----- PASSAGE GIVEN

Every pod eviction in Kubernetes, explained

Anyone who is running Kubernetes in a large-scale production setting cares about having a predictable Pod lifecycle. Having unknown actors that can terminate your Pods is a scary thought, especially when you’re running stateful workloads or care about availability in general.

There are so many ways Kubernetes terminates workloads, each with a non-trivial (and not always predictable) machinery, and there’s no page that lists out all eviction modes in one place. This article will dig into Kubernetes internals to walk you through all the eviction paths that can terminate your Pods, and why “kubelet restarts don’t impact running workloads” isn’t always true, and finally I’ll leave you with a cheatsheet at the end.

# Eviction API

API-initiated Pod eviction is a way to delete Pods while respecting a configured PodDisruptionBudget (PDB) –that’s practically all it does differently than directly deleting a Pod. The logic behind the eviction API is an atomic decrement on PDB’s status.disruptionsAllowed counter to make sure the concurrent eviction requests don’t dip availability below what’s allowed.

Perhaps the most amusing thing about the Eviction API and PDBs is that basically nothing¹ in the Kubernetes core uses them, so you won’t see it in the rest of this article. Workload controllers like ReplicaSets, Deployments, StatefulSets will directly go ahead and delete Pods directly, completely ignoring your PDBs during a rollout. (💡That’s why the Deployment and StatefulSet APIs have their own separate maxUnavailable knob that’s independent of the PDB setting with the exact same name. As an app owner, it’s your job to make sure this setting isn’t lower than what your PDB allows, otherwise you’ll dip below your PDB during rollouts).

What I dislike most about the Eviction API is that if you want to keep a tight control over Pod lifecycle via an admission webhook, you must handle two distinct paths (Pod deletion and Pod eviction) with two distinct webhooks.²

# Kubelet node-pressure eviction

Kubelet acts as a node health remediation actor and kicks Pods out of the node if the node is under memory/disk/inode pressure. For the most part, this is a nice feature because exhausting these resources would impact a random unlucky Pod if they’re not remediated earlier by kicking out a lower priority Pod.

This feature is rather well-documented. But if you’re someone who wants to have tight control over Pod lifecycle, or have your own node remediation mechanisms, you probably don’t want another actor (kubelet) in this picture as it overall reduces your ability to reason about Pod lifecycle.

----------
----- SOURCE EXCERPT

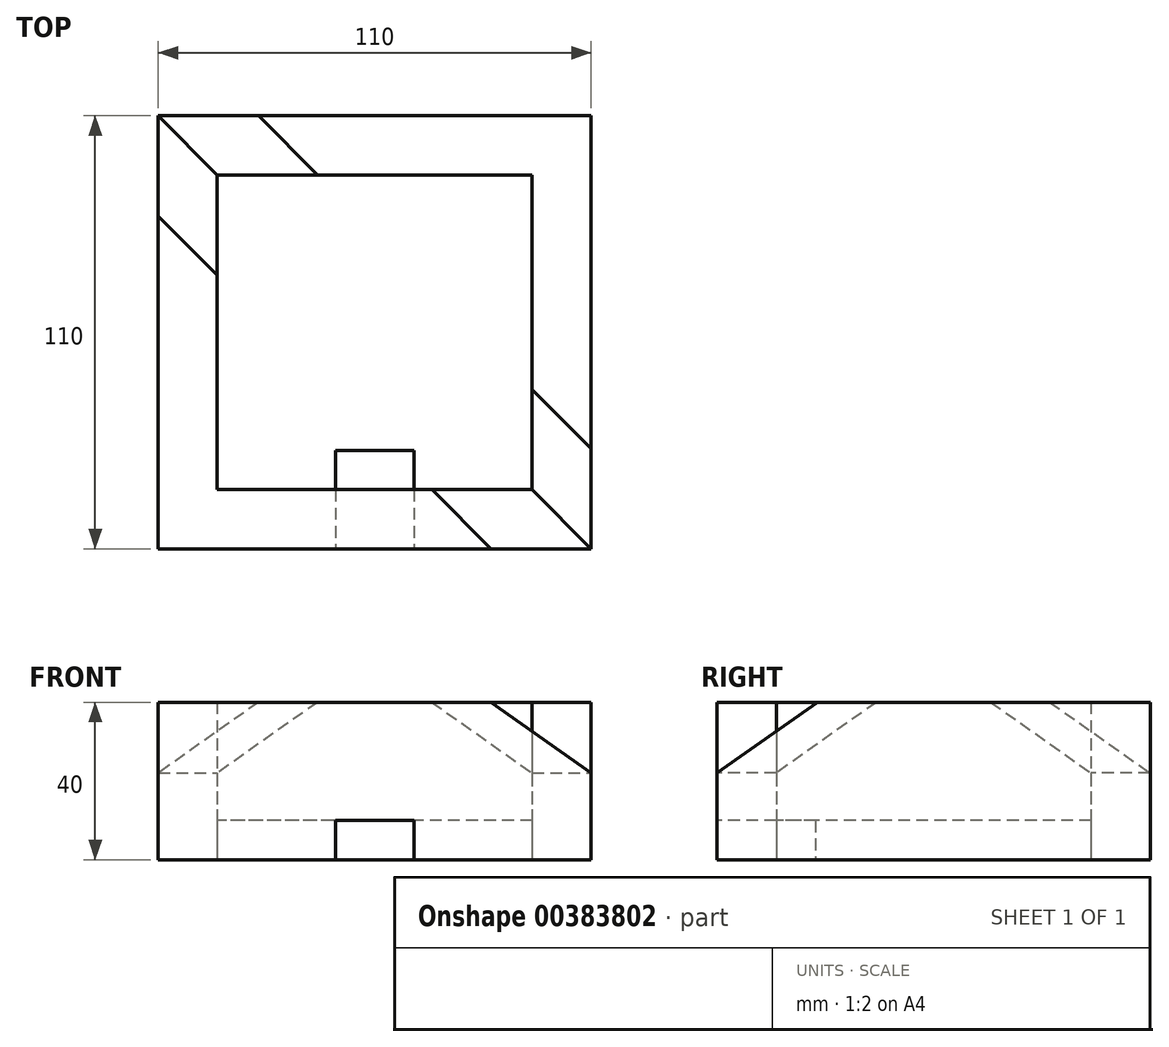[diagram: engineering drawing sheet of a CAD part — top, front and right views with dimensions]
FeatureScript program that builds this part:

----------

→ SET EXERCISE 1
Output the portion of the Kubernetes eviction article that opens with the words containing "# Kubelet node-pressure" and closes with "lower priority Pod.".
→ SET EXERCISE 2
Condense the paragraph of the Kubernetes eviction article beginning "Kubelet acts as a node health remediation actor" into a shorter version that keeps its main facts.
→ SET EXERCISE 3
Write the next part of the article on Kubernetes pod eviction, picking up after its final sentence.
The data shown with the article comes from an unrelated source.

→ TASK OUTPUT 1
# Kubelet node-pressure eviction

Kubelet acts as a node health remediation actor and kicks Pods out of the node if the node is under memory/disk/inode pressure. For the most part, this is a nice feature because exhausting these resources would impact a random unlucky Pod if they’re not remediated earlier by kicking out a lower priority Pod.

→ TASK OUTPUT 2
Kubelet removes Pods from a node that is under memory, disk, or inode pressure. Evicting a lower-priority Pod early helps, because otherwise running out of these resources would hit some random Pod.

→ TASK OUTPUT 3
When Pods are evicted by kubelet in this path, their PDBs are not respected (Eviction API is not used). Furthermore, hard thresholds cause kubelet to immediately terminate pods, and soft evictions also ignore Pod’s graceful termination period and cap the grace period at a preconfigured value.

Thankfully it’s possible to disable hard/soft evictions in the kubelet configuration.

# Taint-based eviction

If a Pod happens to be on a node that has a NoExecute taint, it gets evicted from the Node after a while. But how does this work?

Every kubelet reports heartbeat every 10 seconds to the Kubernetes API server by updating a Lease resource. The node-lifecycle controller builtin to Kubernetes (a routine in the kube-controller-manager process) monitors this Lease and sets the Ready condition on the Node to Unknown if it doesn’t hear a heartbeat from the kubelet in 50 seconds (configurable).

When this occurs, the node-lifecycle controller adds the “unreachable” taint to the Node with effect=NoExecute. By default, Kubernetes adds a toleration to every Pod to tolerate this NoExecute taint for 5 minutes. (This defaulting can be disabled if you disable the relevant admission controller in the apiserver, or you can specify a custom toleration in your PodSpec.)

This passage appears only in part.